Coffee Cups You Can Toss Out On The Ground By Smashing Them
By Mikelle Leow, 18 Apr 2023
What if you could get your daily pick-me-up and break stuff too? It does sound like a win-win for workaholics who need to let off steam. Well, a startup called GaeaStar has a food packaging innovation that will let you do that, all while doing the environment a great service.
Yes. Fuel that rage into something positive.
The company, based in San Francisco and Germany, has invented a truly disposable coffee cup that can be smashed onto the ground once you’re done with your drink. The cups are 3D-printed from clay, which, in its simplest form, is made from the earth.
A CNET profile quotes a 2016 study revealing that 50 billion dispensable coffee cups are thrown away in the US each year. It doesn’t matter if they’re paper, plaster, or even compostable—those often turn up in garbage heaps anyway. GaeaStar’s cups, which have emerged triumphant in pilot tests in Berlin coffee and ice cream shops, pander to humans’ desire for convenience and can be discarded even when you’re far away from a trash can.
The cups are constructed from only three ingredients—dirt, salt, and a little water—and thus dissipate into dust at the end of life. Interestingly, they’re inspired by a centuries-old Indian technique that makes accidentally biodegradable containers.
Founder and CEO Sanjeev Mankotia first got the idea for the eco-friendly coffee cups after visiting family in New Delhi, India, and watching his cousin dump out a terracotta cup that was filled with chai. When he pointed out that she was littering, she responded that the cup was made from dirt, “why do you care?”
The traditional containers are, of course, painstakingly crafted by local artisans. Mankotia knew he had to adapt the process for scalability to meet the demands of international markets. That’s when he thought of 3D-printing the cups.
The resulting 3D-printed product is 10 times more resilient than paper cups, GaeaStar says. Mankotia tells CNET he likens the invention to the “fine china experience” of convenience.
He reiterates that the zero-waste cups can be safely disposed of in landfills, or even shattered, since they break down naturally.

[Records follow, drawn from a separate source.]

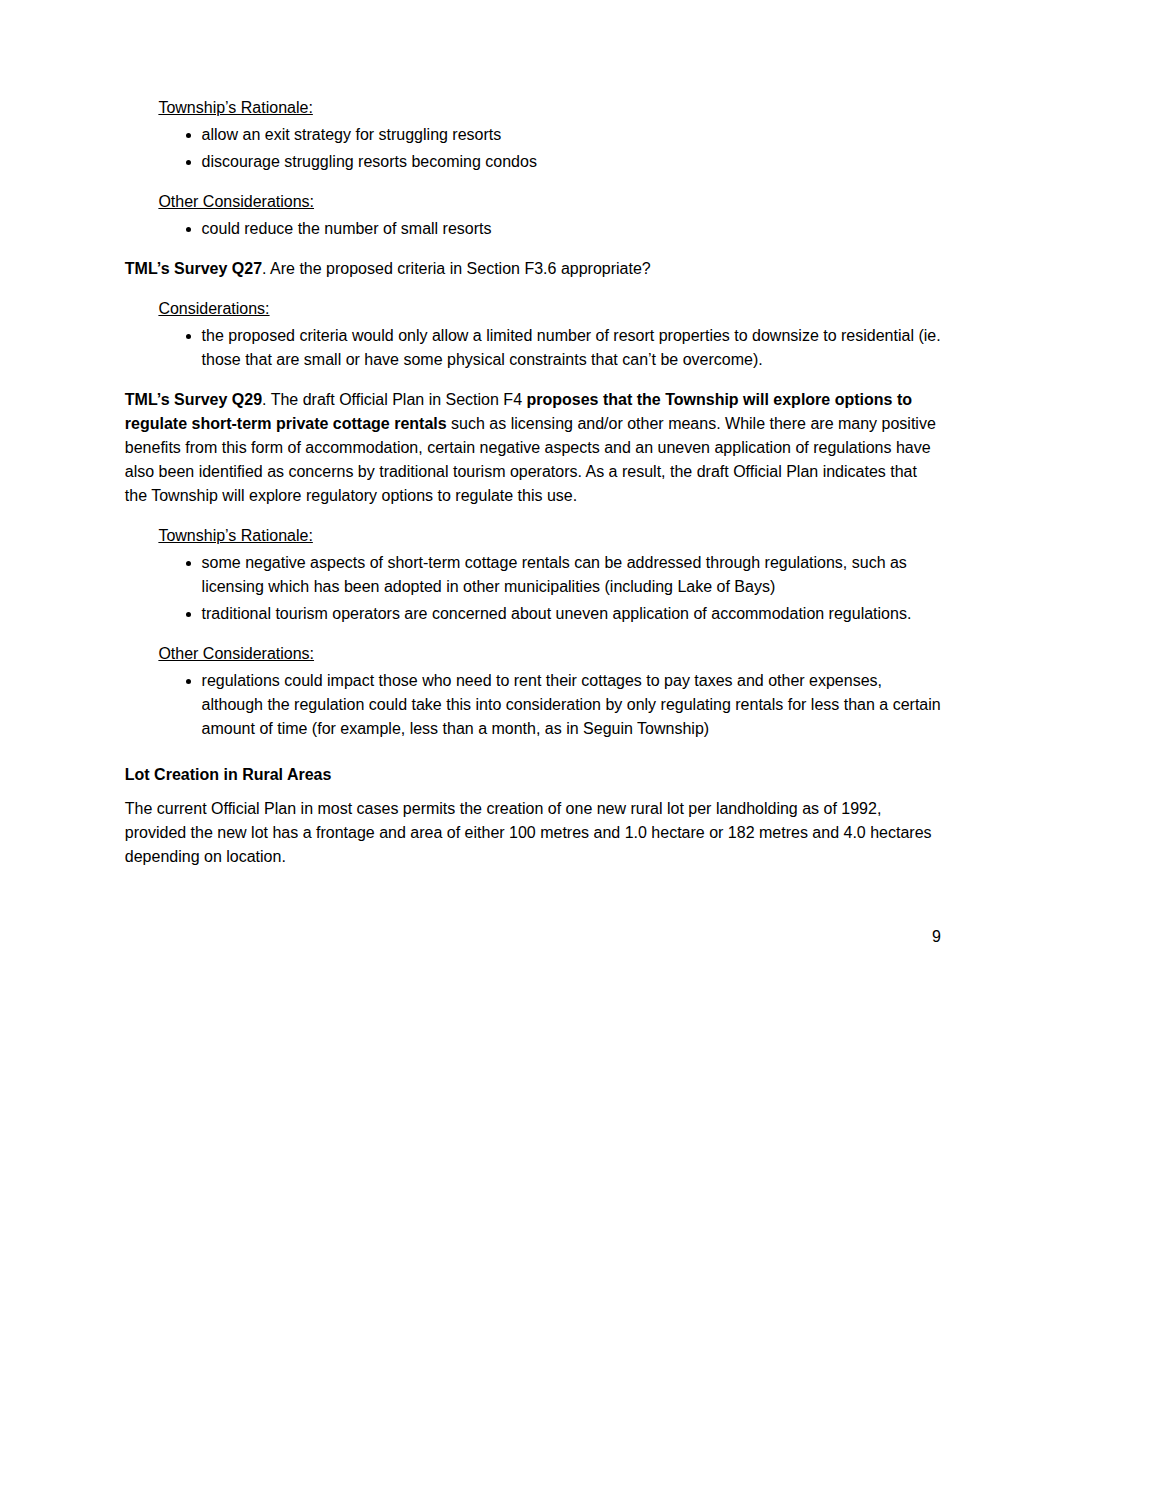Township’s Rationale:
allow an exit strategy for struggling resorts
discourage struggling resorts becoming condos
Other Considerations:
could reduce the number of small resorts
TML’s Survey Q27. Are the proposed criteria in Section F3.6 appropriate?
Considerations:
the proposed criteria would only allow a limited number of resort properties to downsize to residential (ie. those that are small or have some physical constraints that can’t be overcome).
TML’s Survey Q29. The draft Official Plan in Section F4 proposes that the Township will explore options to regulate short-term private cottage rentals such as licensing and/or other means. While there are many positive benefits from this form of accommodation, certain negative aspects and an uneven application of regulations have also been identified as concerns by traditional tourism operators. As a result, the draft Official Plan indicates that the Township will explore regulatory options to regulate this use.
Township’s Rationale:
some negative aspects of short-term cottage rentals can be addressed through regulations, such as licensing which has been adopted in other municipalities (including Lake of Bays)
traditional tourism operators are concerned about uneven application of accommodation regulations.
Other Considerations:
regulations could impact those who need to rent their cottages to pay taxes and other expenses, although the regulation could take this into consideration by only regulating rentals for less than a certain amount of time (for example, less than a month, as in Seguin Township)
Lot Creation in Rural Areas
The current Official Plan in most cases permits the creation of one new rural lot per landholding as of 1992, provided the new lot has a frontage and area of either 100 metres and 1.0 hectare or 182 metres and 4.0 hectares depending on location.
9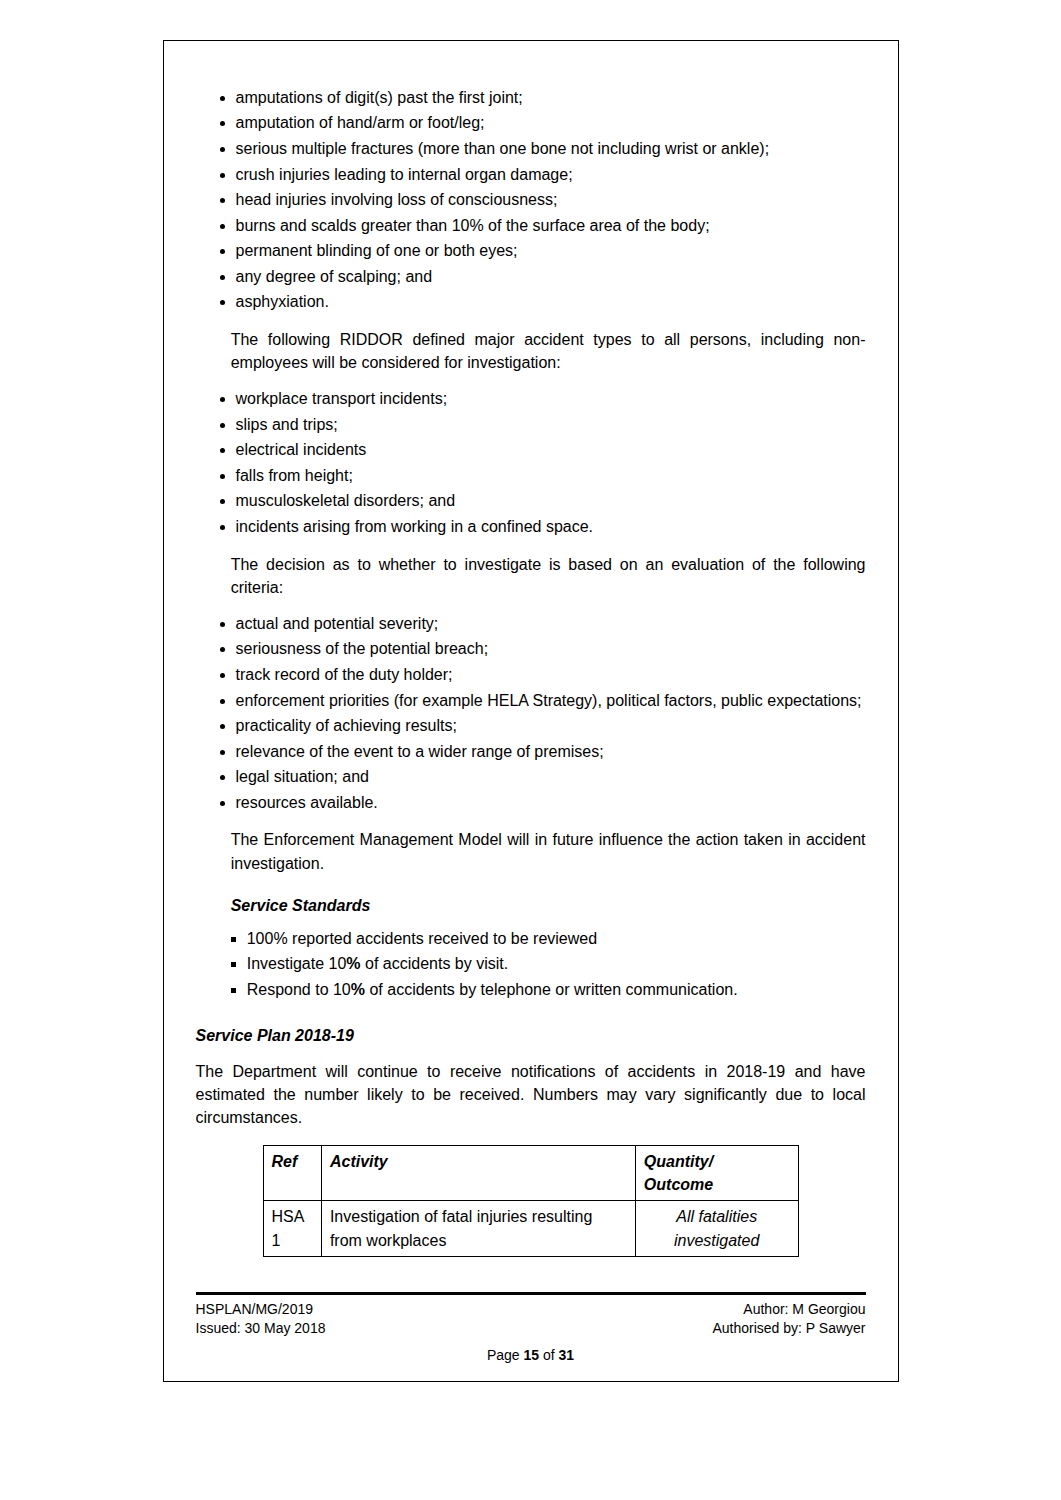amputations of digit(s) past the first joint;
amputation of hand/arm or foot/leg;
serious multiple fractures (more than one bone not including wrist or ankle);
crush injuries leading to internal organ damage;
head injuries involving loss of consciousness;
burns and scalds greater than 10% of the surface area of the body;
permanent blinding of one or both eyes;
any degree of scalping; and
asphyxiation.
The following RIDDOR defined major accident types to all persons, including non-employees will be considered for investigation:
workplace transport incidents;
slips and trips;
electrical incidents
falls from height;
musculoskeletal disorders; and
incidents arising from working in a confined space.
The decision as to whether to investigate is based on an evaluation of the following criteria:
actual and potential severity;
seriousness of the potential breach;
track record of the duty holder;
enforcement priorities (for example HELA Strategy), political factors, public expectations;
practicality of achieving results;
relevance of the event to a wider range of premises;
legal situation; and
resources available.
The Enforcement Management Model will in future influence the action taken in accident investigation.
Service Standards
100% reported accidents received to be reviewed
Investigate 10% of accidents by visit.
Respond to 10% of accidents by telephone or written communication.
Service Plan 2018-19
The Department will continue to receive notifications of accidents in 2018-19 and have estimated the number likely to be received. Numbers may vary significantly due to local circumstances.
| Ref | Activity | Quantity/ Outcome |
| --- | --- | --- |
| HSA 1 | Investigation of fatal injuries resulting from workplaces | All fatalities investigated |
HSPLAN/MG/2019
Issued: 30 May 2018
Author: M Georgiou
Authorised by: P Sawyer
Page 15 of 31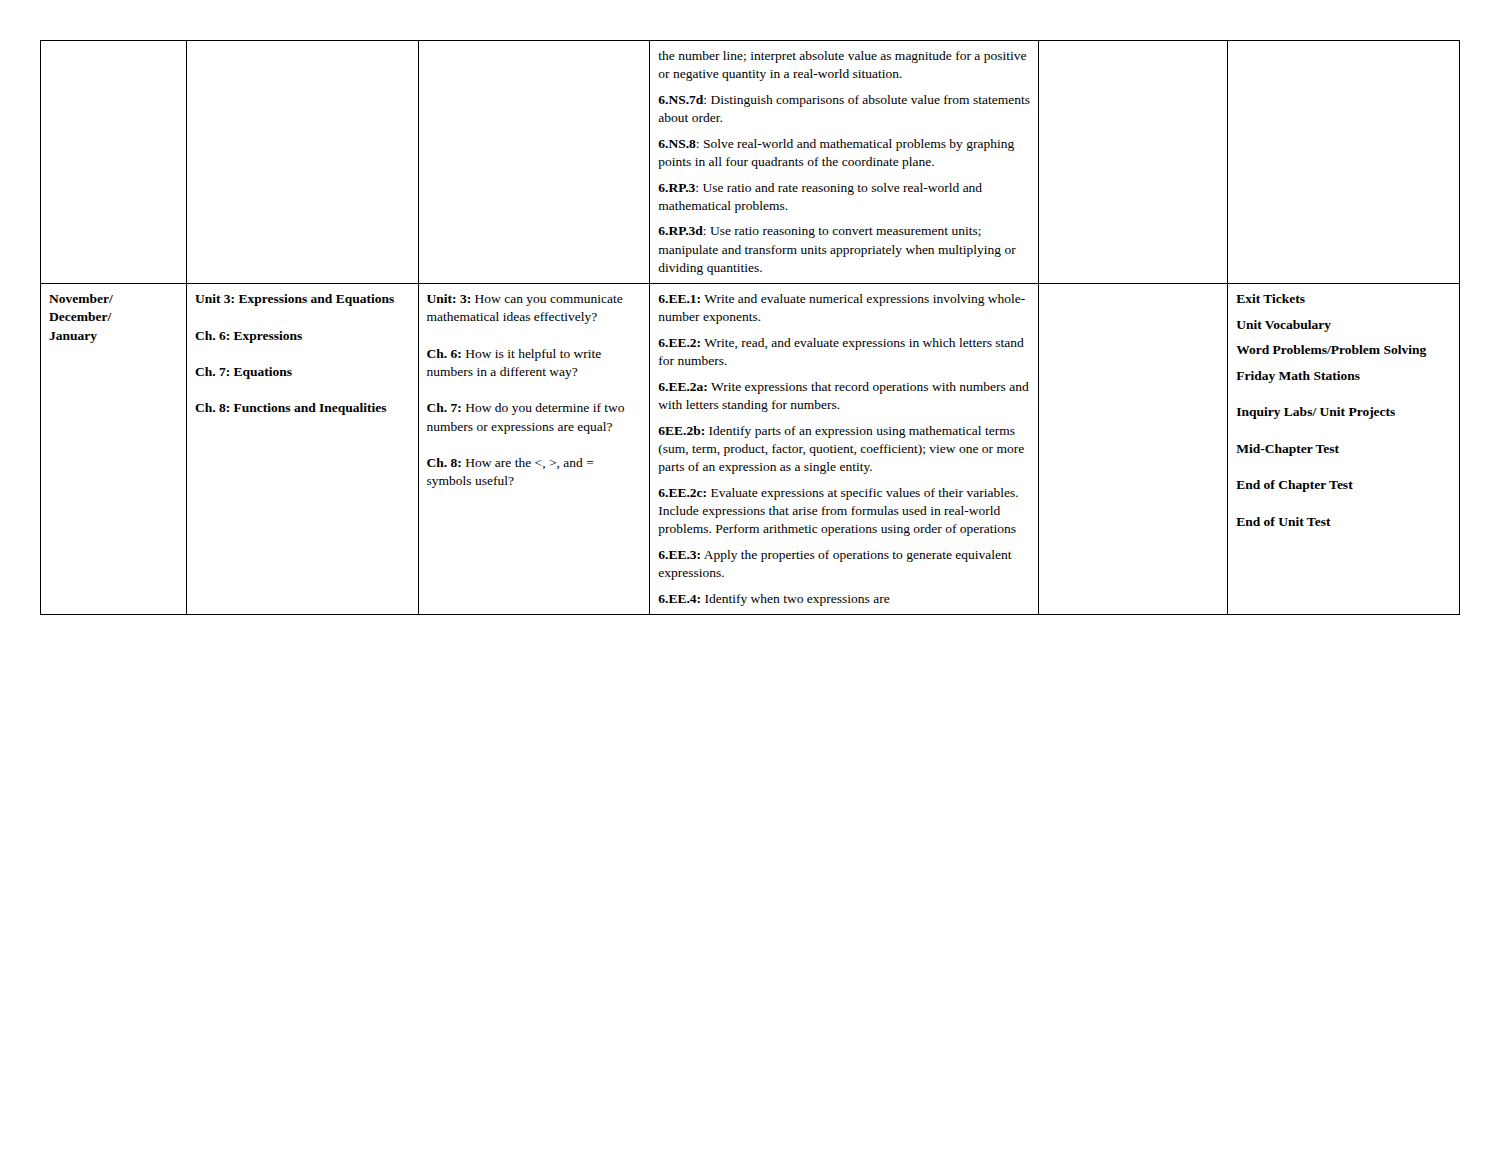| | | | the number line; interpret absolute value as magnitude for a positive or negative quantity in a real-world situation. 6.NS.7d : Distinguish comparisons of absolute value from statements about order. 6.NS.8 : Solve real-world and mathematical problems by graphing points in all four quadrants of the coordinate plane. 6.RP.3 : Use ratio and rate reasoning to solve real-world and mathematical problems. 6.RP.3d : Use ratio reasoning to convert measurement units; manipulate and transform units appropriately when multiplying or dividing quantities. | | |
| November/ December/ January | Unit 3: Expressions and Equations Ch. 6: Expressions Ch. 7: Equations Ch. 8: Functions and Inequalities | Unit: 3: How can you communicate mathematical ideas effectively? Ch. 6: How is it helpful to write numbers in a different way? Ch. 7: How do you determine if two numbers or expressions are equal? Ch. 8: How are the <, >, and = symbols useful? | 6.EE.1: Write and evaluate numerical expressions involving whole-number exponents. 6.EE.2: Write, read, and evaluate expressions in which letters stand for numbers. 6.EE.2a: Write expressions that record operations with numbers and with letters standing for numbers. 6EE.2b: Identify parts of an expression using mathematical terms (sum, term, product, factor, quotient, coefficient); view one or more parts of an expression as a single entity. 6.EE.2c: Evaluate expressions at specific values of their variables. Include expressions that arise from formulas used in real-world problems. Perform arithmetic operations using order of operations 6.EE.3: Apply the properties of operations to generate equivalent expressions. 6.EE.4: Identify when two expressions are | | Exit Tickets Unit Vocabulary Word Problems/Problem Solving Friday Math Stations Inquiry Labs/ Unit Projects Mid-Chapter Test End of Chapter Test End of Unit Test |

But please, do not toss them out of the window or leave shards on pavements. They’re clay, after all—the same material that goes into many flower pots.
Mankotia adds that each eco cup can be printed using 60% less energy than a plastic or paper cup, and at a comparable price too.
The startup is now making its US entrance at Verve Coffee Roasters. Going forward, it hopes to install its patent-pending printers in food and beverage businesses around the country to construct cups on-demand and on site. All it takes is a push of a button, and a cup can be prepared in about 10 seconds.